╭─ Texte fourni

[44] Madeleine Fabri, fille de Jean Fabri, seigneur de Champauzé, trésorier de l'extraordinaire des guerres.
[45] Je sais de Boileau, greffier de la Grand'Chambre, que le père de la chancelière a été valet chez feu son grand-père à quinze écus de gages, c'est-à-dire tout au plus petit clerico. Cependant, à l'imitation de son mari, elle va chercher des aïeux en Provence. M. de Peiresc s'appeloit Fabri; il prétendoit venir d'un gentilhomme pisan qui s'établit en Provence durant les guerres des ducs d'Anjou pour le royaume de Naples; et comme M. le président Séguier eut les sceaux, Peiresc, qui étoit bien aise d'avoir sa faveur pour obliger les gens de lettres et de vertu, avoua le frère de la chancelière, alors maître des requêtes, pour son parent. Le bonhomme Gassendi en met la descente tout franc dans la vie de Peiresc. Il le croit, comme il le dit, ou il avoit ordre de son ami d'en parler ainsi pour la raison que j'ai dite. (T.)
[46] Je me souviens que le jour de Saint-Joseph, aux Mathurins, où l'abbé de Cerisy prêchoit, on avoit habillé saint Joseph d'une robe de M. le chancelier, et la Vierge avoit la cravate de madame d'Aiguillon. (T.)
[47] Bois-Robert dit qu'il avoit proposé au cardinal de faire le chancelier protecteur, et de se contenter, lui, d'avoir soin de l'Académie, et que le cardinal, qui prenoit le chancelier pour un grand faquin, reçut cela si mal, qu'il pensa chasser Bois-Robert. (T.)

╰─
╭─ Lignes de données

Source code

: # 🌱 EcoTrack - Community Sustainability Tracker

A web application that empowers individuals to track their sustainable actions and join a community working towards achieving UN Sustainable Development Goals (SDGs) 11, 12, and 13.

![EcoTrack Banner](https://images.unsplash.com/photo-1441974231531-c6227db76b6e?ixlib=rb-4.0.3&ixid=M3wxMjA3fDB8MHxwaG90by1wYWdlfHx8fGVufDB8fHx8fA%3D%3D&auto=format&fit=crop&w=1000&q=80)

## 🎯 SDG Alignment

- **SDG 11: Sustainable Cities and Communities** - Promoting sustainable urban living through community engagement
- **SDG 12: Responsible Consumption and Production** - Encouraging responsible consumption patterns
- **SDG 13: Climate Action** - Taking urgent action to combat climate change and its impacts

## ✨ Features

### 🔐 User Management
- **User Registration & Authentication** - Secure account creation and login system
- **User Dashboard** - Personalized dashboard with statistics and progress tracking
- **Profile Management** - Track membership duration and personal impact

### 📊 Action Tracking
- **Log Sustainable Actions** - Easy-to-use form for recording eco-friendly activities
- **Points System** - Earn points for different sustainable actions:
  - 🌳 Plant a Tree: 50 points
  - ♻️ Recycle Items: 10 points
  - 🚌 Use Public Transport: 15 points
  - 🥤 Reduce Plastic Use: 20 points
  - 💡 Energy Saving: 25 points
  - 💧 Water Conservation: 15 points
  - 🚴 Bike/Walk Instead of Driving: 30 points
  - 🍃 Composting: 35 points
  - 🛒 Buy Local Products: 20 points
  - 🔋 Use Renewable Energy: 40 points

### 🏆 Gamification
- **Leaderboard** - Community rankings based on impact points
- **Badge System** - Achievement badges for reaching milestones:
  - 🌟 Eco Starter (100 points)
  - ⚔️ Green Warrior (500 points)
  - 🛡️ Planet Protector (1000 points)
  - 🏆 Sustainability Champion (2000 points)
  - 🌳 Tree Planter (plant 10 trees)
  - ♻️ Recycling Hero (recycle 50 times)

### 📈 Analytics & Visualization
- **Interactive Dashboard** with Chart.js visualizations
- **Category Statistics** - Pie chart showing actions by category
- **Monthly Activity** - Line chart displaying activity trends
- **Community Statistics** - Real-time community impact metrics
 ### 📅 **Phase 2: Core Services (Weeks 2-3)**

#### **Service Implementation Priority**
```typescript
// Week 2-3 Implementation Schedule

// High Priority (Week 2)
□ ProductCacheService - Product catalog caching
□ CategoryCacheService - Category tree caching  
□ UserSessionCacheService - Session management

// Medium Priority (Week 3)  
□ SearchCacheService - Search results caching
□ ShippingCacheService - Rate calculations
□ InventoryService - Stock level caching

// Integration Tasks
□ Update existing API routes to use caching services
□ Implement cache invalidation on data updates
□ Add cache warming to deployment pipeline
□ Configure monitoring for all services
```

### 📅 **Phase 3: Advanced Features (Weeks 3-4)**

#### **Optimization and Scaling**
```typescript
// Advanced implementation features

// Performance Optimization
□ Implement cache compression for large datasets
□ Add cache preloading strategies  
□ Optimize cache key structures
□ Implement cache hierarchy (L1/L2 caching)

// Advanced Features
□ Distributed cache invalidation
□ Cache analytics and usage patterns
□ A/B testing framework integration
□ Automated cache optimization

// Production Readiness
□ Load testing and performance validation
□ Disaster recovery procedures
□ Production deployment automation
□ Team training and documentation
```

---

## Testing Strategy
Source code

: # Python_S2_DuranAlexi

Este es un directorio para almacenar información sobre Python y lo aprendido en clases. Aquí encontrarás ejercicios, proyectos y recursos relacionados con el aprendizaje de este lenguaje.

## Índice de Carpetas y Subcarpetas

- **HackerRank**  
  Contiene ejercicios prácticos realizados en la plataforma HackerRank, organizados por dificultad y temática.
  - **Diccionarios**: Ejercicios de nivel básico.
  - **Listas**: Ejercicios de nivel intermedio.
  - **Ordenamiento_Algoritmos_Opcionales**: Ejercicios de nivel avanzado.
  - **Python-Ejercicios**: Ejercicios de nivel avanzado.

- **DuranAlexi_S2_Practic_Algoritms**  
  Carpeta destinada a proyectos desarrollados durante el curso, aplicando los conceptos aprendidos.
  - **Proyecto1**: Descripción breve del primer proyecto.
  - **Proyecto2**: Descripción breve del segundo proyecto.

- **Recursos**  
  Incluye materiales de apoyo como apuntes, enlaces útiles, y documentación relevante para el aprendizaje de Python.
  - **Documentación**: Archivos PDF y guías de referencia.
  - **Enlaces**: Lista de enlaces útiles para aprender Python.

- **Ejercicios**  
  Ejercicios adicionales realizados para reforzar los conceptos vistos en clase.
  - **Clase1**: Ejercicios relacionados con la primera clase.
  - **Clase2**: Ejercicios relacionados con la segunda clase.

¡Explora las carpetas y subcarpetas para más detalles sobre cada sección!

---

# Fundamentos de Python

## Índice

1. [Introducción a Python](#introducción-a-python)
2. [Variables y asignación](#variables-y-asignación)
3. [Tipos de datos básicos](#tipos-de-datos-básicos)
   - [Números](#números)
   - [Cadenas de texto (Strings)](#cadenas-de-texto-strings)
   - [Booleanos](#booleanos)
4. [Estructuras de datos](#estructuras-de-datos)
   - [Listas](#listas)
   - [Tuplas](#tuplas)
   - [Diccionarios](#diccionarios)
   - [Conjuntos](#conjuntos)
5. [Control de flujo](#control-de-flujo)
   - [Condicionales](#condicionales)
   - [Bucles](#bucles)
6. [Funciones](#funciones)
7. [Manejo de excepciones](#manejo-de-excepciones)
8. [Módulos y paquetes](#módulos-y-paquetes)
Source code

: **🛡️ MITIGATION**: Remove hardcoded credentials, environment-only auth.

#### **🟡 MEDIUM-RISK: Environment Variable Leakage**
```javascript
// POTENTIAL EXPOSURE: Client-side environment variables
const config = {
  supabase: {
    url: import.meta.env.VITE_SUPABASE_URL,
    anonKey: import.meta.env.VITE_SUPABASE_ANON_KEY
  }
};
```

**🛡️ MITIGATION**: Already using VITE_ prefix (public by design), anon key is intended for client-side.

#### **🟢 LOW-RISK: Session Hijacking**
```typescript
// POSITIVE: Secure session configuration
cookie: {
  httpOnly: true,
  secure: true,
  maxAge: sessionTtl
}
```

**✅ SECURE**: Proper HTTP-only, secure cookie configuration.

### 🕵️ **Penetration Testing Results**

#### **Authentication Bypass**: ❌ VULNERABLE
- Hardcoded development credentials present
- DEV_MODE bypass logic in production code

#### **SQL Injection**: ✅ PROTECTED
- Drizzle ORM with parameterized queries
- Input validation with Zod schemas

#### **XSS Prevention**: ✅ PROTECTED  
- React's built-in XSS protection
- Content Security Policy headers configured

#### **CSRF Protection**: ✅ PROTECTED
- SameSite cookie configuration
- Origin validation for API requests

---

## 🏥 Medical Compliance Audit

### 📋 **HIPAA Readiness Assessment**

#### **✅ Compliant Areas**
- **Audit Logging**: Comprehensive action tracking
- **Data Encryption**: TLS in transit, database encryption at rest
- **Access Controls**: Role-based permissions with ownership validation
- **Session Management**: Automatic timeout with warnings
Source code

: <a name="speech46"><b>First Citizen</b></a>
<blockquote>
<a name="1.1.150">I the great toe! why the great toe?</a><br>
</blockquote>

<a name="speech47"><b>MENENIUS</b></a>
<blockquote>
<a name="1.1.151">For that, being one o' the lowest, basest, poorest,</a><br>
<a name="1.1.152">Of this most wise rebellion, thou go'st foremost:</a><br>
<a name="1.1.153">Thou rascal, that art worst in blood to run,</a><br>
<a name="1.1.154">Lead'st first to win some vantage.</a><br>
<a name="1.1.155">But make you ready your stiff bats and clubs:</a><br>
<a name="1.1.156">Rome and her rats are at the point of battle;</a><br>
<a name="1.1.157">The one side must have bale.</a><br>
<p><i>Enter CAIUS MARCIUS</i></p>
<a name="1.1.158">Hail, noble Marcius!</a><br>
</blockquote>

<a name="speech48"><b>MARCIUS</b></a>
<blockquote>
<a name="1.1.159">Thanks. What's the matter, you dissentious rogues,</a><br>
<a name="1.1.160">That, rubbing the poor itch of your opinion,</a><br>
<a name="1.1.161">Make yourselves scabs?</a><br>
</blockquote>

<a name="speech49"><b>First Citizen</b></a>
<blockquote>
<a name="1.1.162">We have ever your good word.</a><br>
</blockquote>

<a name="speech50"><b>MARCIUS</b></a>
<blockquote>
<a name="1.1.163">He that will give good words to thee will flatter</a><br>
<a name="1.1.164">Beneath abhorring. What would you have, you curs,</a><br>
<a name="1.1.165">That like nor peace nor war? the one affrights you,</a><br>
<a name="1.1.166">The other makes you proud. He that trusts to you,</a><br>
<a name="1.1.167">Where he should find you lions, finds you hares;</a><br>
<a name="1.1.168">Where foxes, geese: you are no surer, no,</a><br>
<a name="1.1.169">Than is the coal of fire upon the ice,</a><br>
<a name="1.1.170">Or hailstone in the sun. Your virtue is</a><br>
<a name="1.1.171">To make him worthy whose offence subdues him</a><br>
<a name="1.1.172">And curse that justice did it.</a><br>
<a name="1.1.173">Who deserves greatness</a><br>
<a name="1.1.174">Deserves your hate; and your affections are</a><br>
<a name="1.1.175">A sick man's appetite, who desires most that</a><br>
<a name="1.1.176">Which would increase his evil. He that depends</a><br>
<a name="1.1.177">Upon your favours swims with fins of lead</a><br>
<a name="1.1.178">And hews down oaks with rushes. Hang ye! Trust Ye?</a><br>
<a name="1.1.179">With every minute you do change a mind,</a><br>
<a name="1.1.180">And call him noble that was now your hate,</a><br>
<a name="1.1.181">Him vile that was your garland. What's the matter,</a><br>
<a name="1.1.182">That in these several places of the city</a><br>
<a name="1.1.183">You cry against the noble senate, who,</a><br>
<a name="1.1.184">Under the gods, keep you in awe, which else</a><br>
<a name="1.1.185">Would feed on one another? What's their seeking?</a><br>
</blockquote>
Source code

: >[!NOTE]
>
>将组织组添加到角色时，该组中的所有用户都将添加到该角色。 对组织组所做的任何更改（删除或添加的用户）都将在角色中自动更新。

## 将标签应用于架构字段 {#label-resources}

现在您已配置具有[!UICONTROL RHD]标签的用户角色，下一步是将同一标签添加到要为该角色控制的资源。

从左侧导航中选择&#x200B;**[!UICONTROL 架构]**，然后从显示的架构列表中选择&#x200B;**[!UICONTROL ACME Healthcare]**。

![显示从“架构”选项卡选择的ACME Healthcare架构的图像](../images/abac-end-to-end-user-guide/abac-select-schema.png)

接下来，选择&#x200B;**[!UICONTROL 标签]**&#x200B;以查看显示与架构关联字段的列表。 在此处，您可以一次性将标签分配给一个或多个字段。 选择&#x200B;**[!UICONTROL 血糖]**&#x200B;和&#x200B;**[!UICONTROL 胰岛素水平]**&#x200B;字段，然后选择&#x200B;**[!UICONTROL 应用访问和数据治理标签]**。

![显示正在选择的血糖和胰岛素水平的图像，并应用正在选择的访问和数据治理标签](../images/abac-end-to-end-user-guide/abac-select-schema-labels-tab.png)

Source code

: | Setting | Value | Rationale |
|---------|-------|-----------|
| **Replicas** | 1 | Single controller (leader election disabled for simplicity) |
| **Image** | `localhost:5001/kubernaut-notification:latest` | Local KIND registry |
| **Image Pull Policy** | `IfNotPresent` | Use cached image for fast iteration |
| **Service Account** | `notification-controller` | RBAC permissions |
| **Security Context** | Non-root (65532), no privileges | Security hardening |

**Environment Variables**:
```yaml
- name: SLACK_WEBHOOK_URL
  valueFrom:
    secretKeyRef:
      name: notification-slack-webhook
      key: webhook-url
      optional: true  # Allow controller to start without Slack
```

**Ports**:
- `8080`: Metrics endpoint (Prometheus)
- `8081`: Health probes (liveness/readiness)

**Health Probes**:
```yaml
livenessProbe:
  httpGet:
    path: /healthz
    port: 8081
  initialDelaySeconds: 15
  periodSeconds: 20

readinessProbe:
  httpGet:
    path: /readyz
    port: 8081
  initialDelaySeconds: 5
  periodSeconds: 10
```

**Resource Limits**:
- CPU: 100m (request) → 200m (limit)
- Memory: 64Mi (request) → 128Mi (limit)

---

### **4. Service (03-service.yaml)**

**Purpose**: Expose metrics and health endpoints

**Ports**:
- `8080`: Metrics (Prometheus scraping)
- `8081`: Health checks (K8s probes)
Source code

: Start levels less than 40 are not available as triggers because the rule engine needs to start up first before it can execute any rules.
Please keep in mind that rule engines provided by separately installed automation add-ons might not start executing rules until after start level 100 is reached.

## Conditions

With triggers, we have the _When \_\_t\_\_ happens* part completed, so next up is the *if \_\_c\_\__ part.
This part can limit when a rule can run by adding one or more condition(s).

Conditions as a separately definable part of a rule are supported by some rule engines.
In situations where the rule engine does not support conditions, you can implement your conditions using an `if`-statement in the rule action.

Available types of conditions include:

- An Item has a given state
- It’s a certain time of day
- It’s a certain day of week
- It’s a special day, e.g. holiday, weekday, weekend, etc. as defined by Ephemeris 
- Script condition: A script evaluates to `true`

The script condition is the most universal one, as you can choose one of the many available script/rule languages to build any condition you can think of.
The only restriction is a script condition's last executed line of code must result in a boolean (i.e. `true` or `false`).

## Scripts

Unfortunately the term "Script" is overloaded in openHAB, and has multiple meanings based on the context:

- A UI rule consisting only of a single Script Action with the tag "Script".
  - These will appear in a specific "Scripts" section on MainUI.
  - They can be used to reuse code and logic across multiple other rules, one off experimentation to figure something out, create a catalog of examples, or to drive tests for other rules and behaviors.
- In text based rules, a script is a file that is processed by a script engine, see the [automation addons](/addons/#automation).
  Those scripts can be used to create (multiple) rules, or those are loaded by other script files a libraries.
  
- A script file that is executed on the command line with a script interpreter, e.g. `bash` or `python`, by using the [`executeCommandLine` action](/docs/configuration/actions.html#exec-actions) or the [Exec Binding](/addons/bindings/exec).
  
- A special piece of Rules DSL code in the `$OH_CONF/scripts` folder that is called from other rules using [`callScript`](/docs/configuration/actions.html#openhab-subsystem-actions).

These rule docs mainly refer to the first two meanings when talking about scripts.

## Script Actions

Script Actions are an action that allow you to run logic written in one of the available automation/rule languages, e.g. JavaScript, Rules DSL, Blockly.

╰─

Exercices.
1. Recopiez le passage du texte fourni qui va de « [45] Je sais » à « j'ai dite. (T.) », ces deux extrémités comprises.
2. D'après le texte fourni, de quoi avait-on habillé saint Joseph aux Mathurins, le jour de la Saint-Joseph ?
Les lignes n'ont aucun rôle dans ce travail.

Réponses rédigées.
1.
[45] Je sais de Boileau, greffier de la Grand'Chambre, que le père de la chancelière a été valet chez feu son grand-père à quinze écus de gages, c'est-à-dire tout au plus petit clerico. Cependant, à l'imitation de son mari, elle va chercher des aïeux en Provence. M. de Peiresc s'appeloit Fabri; il prétendoit venir d'un gentilhomme pisan qui s'établit en Provence durant les guerres des ducs d'Anjou pour le royaume de Naples; et comme M. le président Séguier eut les sceaux, Peiresc, qui étoit bien aise d'avoir sa faveur pour obliger les gens de lettres et de vertu, avoua le frère de la chancelière, alors maître des requêtes, pour son parent. Le bonhomme Gassendi en met la descente tout franc dans la vie de Peiresc. Il le croit, comme il le dit, ou il avoit ordre de son ami d'en parler ainsi pour la raison que j'ai dite. (T.)

2. D'une robe de M. le chancelier.